▸ **Task requirements**: Update the Liu Yukun profile between "Liu Yukun (born" and "Range, Tughlakabad, India.", inclusive, replacing "Olympic champion" with "Olympic gold medalist".

▸ **Source extract**:
%%
Personal information
- Born: April 12, 1997 (age 29) Xi'an, Shaanxi, China

Sport
- Country: China
- Sport: Sport shooting

Medal record
Men's Shooting
Representing China
Olympic Games
| Gold medal – first place | 2024 Paris | 50 m rifle 3 positions |
World Championships
| Gold medal – first place | 2025 Cairo | 50 m rifle 3 positions |
| Gold medal – first place | 2025 Cairo | 50 m rifle prone team |
Asian Games
| Gold medal – first place | 2026 Aichi–Nagoya | 50 m rifle 3 positions |
| Gold medal – first place | 2026 Aichi–Nagoya | 50 m rifle 3 positions team |
Asian Championships
| Gold medal – first place | 2019 Doha | 10 m air rifle |
| Gold medal – first place | 2019 Doha | 10 m air rifle team |

= Liu Yukun =

Chinese sport shooter (born 1997)

Liu Yukun (born 12 April 1997) is a Chinese sport shooter and Olympic champion. At the 2024 Summer Olympics, Liu set the Olympic qualifying record and won gold in the men's 50 metres rifle three positions.

He was named the athlete of the year in October 2024 by the International Shooting Sport Federation (ISSF) at Dr. Karni Singh Shooting Range, Tughlakabad, India.
%%
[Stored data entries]
%%
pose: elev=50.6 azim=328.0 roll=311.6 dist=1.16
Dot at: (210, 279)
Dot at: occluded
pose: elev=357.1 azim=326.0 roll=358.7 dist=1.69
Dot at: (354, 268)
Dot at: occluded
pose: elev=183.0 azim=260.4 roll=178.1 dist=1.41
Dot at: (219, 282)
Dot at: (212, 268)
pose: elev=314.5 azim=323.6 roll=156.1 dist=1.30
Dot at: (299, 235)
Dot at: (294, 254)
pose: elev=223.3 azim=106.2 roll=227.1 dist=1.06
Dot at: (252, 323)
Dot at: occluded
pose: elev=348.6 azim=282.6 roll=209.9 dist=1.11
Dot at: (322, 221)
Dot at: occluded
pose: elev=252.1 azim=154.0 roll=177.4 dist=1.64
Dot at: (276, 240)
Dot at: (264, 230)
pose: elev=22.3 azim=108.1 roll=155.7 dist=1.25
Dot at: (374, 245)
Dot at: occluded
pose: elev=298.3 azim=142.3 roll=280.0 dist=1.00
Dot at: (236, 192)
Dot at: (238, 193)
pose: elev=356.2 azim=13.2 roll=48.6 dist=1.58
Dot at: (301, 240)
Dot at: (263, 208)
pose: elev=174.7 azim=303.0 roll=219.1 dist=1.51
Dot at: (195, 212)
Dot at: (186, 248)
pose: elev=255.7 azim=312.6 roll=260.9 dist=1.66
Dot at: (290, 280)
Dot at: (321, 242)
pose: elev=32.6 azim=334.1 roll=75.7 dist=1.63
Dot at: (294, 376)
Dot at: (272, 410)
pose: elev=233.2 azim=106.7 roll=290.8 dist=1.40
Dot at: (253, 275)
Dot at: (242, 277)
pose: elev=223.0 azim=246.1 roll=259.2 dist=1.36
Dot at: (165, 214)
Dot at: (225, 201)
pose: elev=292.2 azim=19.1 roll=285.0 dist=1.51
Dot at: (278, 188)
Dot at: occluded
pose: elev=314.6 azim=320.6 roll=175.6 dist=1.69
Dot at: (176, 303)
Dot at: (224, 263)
%%
▸ **Expected answer**:
Liu Yukun (born 12 April 1997) is a Chinese sport shooter and Olympic gold medalist. At the 2024 Summer Olympics, Liu set the Olympic qualifying record and won gold in the men's 50 metres rifle three positions.

He was named the athlete of the year in October 2024 by the International Shooting Sport Federation (ISSF) at Dr. Karni Singh Shooting Range, Tughlakabad, India.